Y10/I am not a Super Model/Millaray Carranza

This is the worst day ever! First of all, oh my God, how could my parents think of such a horrible name, Gertrude! Ugh!

I hate my mum, she´s so fat and always eating horrible and fatty things, and her fatness is hereditary! Poor me! The worst part is that I love all those fatty types of food. When all of my friends go out to eat they order salads and soup and other healthy things. They never eat junk food. I am always the only one eating junk, and I blame my mother for all of this! What´s wrong with junk? I only go to McDonalds once a week! There shouldn´t be anything wrong with that…should there be?
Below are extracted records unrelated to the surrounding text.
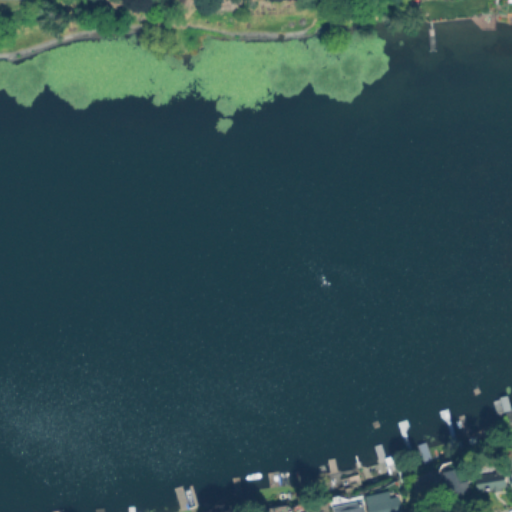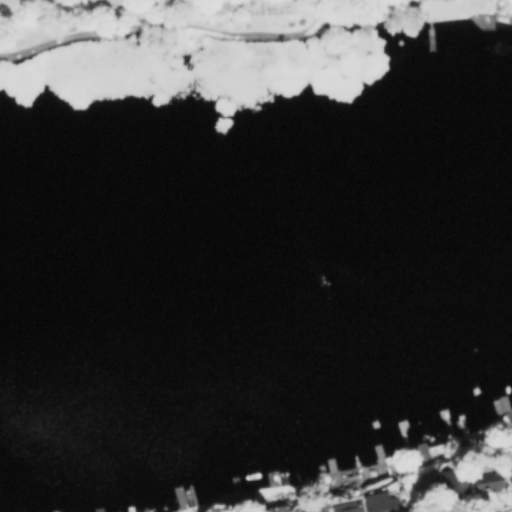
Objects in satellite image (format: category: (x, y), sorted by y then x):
road: (193, 11)
road: (310, 11)
park: (179, 19)
road: (155, 22)
building: (511, 471)
building: (510, 478)
building: (488, 481)
building: (452, 482)
building: (487, 482)
building: (452, 484)
building: (383, 502)
building: (315, 506)
building: (350, 507)
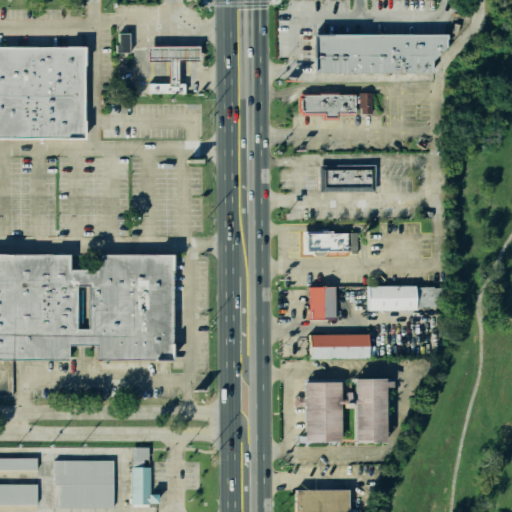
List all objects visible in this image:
road: (209, 2)
road: (240, 2)
road: (274, 2)
road: (359, 7)
road: (329, 14)
road: (142, 19)
road: (120, 24)
road: (47, 26)
road: (197, 29)
building: (122, 42)
building: (123, 42)
road: (194, 51)
building: (376, 53)
gas station: (172, 54)
building: (375, 56)
building: (172, 63)
road: (188, 69)
road: (151, 70)
road: (167, 70)
road: (122, 72)
road: (156, 72)
road: (93, 74)
road: (167, 80)
road: (339, 86)
building: (42, 92)
road: (395, 93)
building: (42, 94)
building: (364, 102)
road: (432, 104)
building: (327, 105)
building: (336, 106)
road: (156, 119)
road: (414, 129)
road: (274, 134)
road: (113, 148)
building: (346, 178)
building: (347, 180)
road: (2, 194)
road: (39, 195)
road: (76, 195)
road: (112, 195)
road: (147, 195)
road: (329, 199)
road: (181, 216)
road: (326, 228)
road: (93, 241)
building: (329, 242)
building: (324, 244)
road: (281, 248)
road: (227, 256)
road: (256, 256)
road: (342, 266)
building: (403, 297)
building: (387, 299)
building: (321, 302)
building: (320, 305)
building: (86, 306)
park: (468, 306)
building: (86, 309)
park: (466, 310)
road: (186, 313)
road: (239, 344)
building: (339, 346)
building: (338, 349)
road: (480, 369)
road: (91, 380)
road: (399, 399)
building: (369, 408)
building: (347, 410)
building: (321, 411)
road: (287, 412)
road: (114, 413)
road: (213, 421)
road: (114, 434)
road: (244, 446)
road: (175, 448)
road: (202, 450)
road: (89, 453)
building: (138, 455)
building: (18, 463)
road: (152, 463)
building: (17, 465)
road: (172, 472)
road: (22, 477)
road: (44, 482)
building: (82, 483)
building: (83, 485)
building: (141, 486)
building: (140, 489)
building: (15, 494)
building: (18, 494)
building: (322, 500)
building: (322, 501)
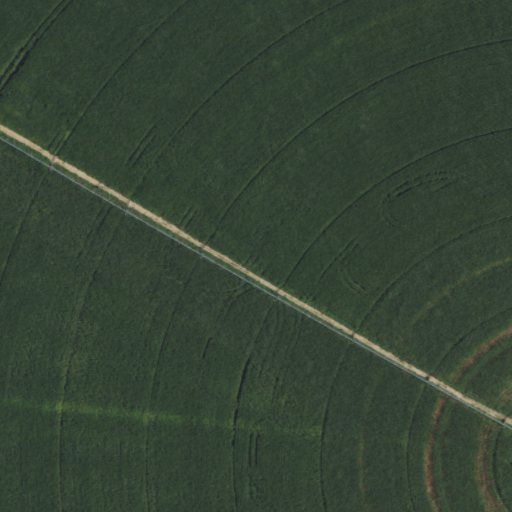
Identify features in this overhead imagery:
crop: (256, 256)
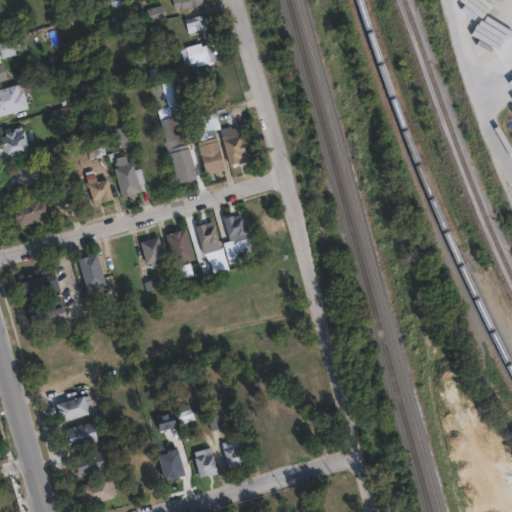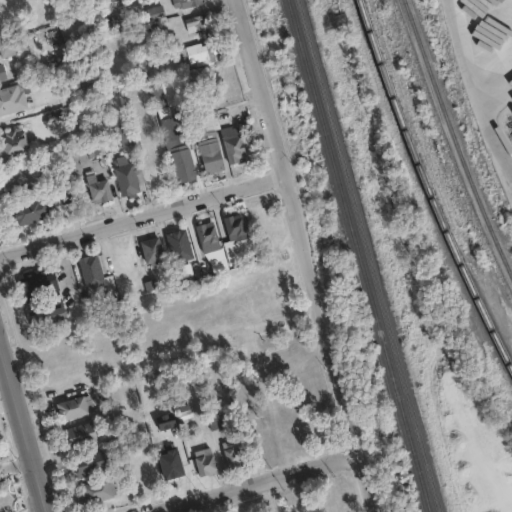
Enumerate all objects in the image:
building: (70, 1)
building: (180, 2)
building: (111, 3)
building: (112, 3)
building: (186, 3)
building: (152, 10)
building: (155, 12)
building: (195, 20)
building: (196, 23)
building: (8, 27)
building: (10, 46)
building: (200, 53)
building: (146, 54)
building: (198, 54)
building: (1, 71)
building: (2, 72)
building: (169, 92)
building: (158, 98)
building: (112, 99)
building: (11, 100)
building: (12, 100)
building: (159, 100)
railway: (454, 136)
building: (124, 137)
building: (123, 140)
building: (232, 141)
building: (13, 144)
building: (217, 144)
building: (14, 145)
building: (206, 146)
building: (178, 148)
building: (178, 149)
railway: (449, 149)
building: (126, 176)
building: (20, 177)
building: (23, 177)
building: (125, 178)
railway: (431, 185)
building: (95, 186)
building: (98, 189)
railway: (511, 196)
building: (31, 210)
building: (31, 211)
road: (145, 216)
building: (233, 225)
building: (205, 233)
building: (233, 235)
building: (208, 236)
building: (177, 243)
building: (178, 245)
building: (149, 248)
building: (150, 253)
road: (311, 255)
railway: (359, 255)
railway: (367, 255)
building: (88, 269)
building: (91, 270)
building: (40, 282)
building: (39, 283)
building: (46, 314)
building: (49, 314)
building: (72, 406)
building: (74, 407)
building: (184, 413)
building: (214, 420)
building: (215, 421)
road: (22, 430)
building: (79, 434)
building: (81, 434)
building: (232, 453)
building: (233, 453)
building: (88, 461)
building: (204, 461)
building: (91, 462)
building: (205, 462)
road: (15, 465)
building: (173, 468)
building: (174, 470)
building: (144, 477)
road: (261, 483)
building: (95, 490)
building: (97, 491)
park: (305, 496)
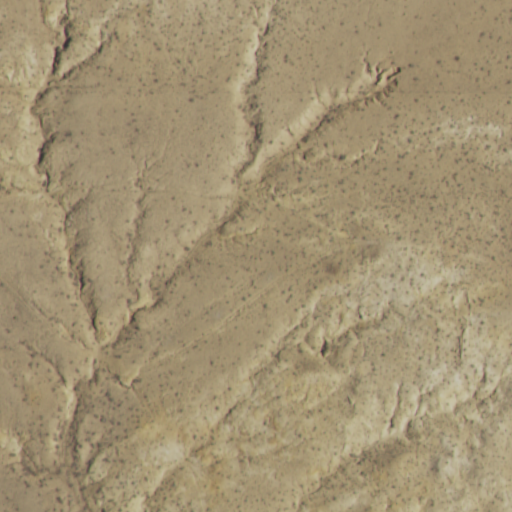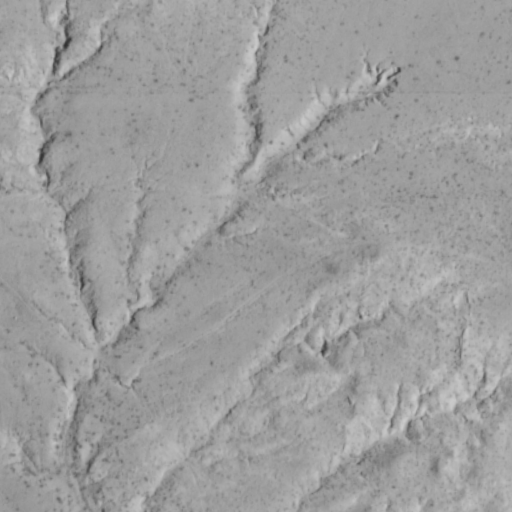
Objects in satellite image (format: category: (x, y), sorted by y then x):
road: (485, 25)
I hate my mum, but, I hate Super Models even more! Perfect girls, they´re all thin and looking perfect all the time. I wish so much that I could be like them. My friends laugh at me, but nobody ever laughs at a Super Model! Even my dad laughs at me! Why does everyone think they can tell me that I look fat or that I should be on a diet!? The worst thing is that they all think that I eat healthy things too, that I must be just like them. Everytime I come home after school I go running straight to the closest McDonalds, Taco Bell, Burger King, anything! Then, by the time I get home I decide that maybe I don’t really want it… maybe, I will just nibble a little bit, just one fry.

Anyway, my mum, I hate her, she´s fat and she has suffered all of her life with the same problems that I am having now. Why didn´t she ever warn me? All of the people laughing and joking and always eating healthy around her, and now it is happening to me, does she even care? She has never once helped me to eat healthy.

What´s wrong with her? Should I blame her, or should I just blame heredity? Oh, I don´t know, I am bored of this…and so hungry! I should go get something to eat. Junk food anyone?

Millaray Carranza
10 B

1 comment:

Unknown said...

It's good and the style is directly talking to the reader, there's just one thing the actual junk food thing is not great, you repeat you go to them all the time though that makes it boring, and saying it's hereditary can be ok but maybe not twice.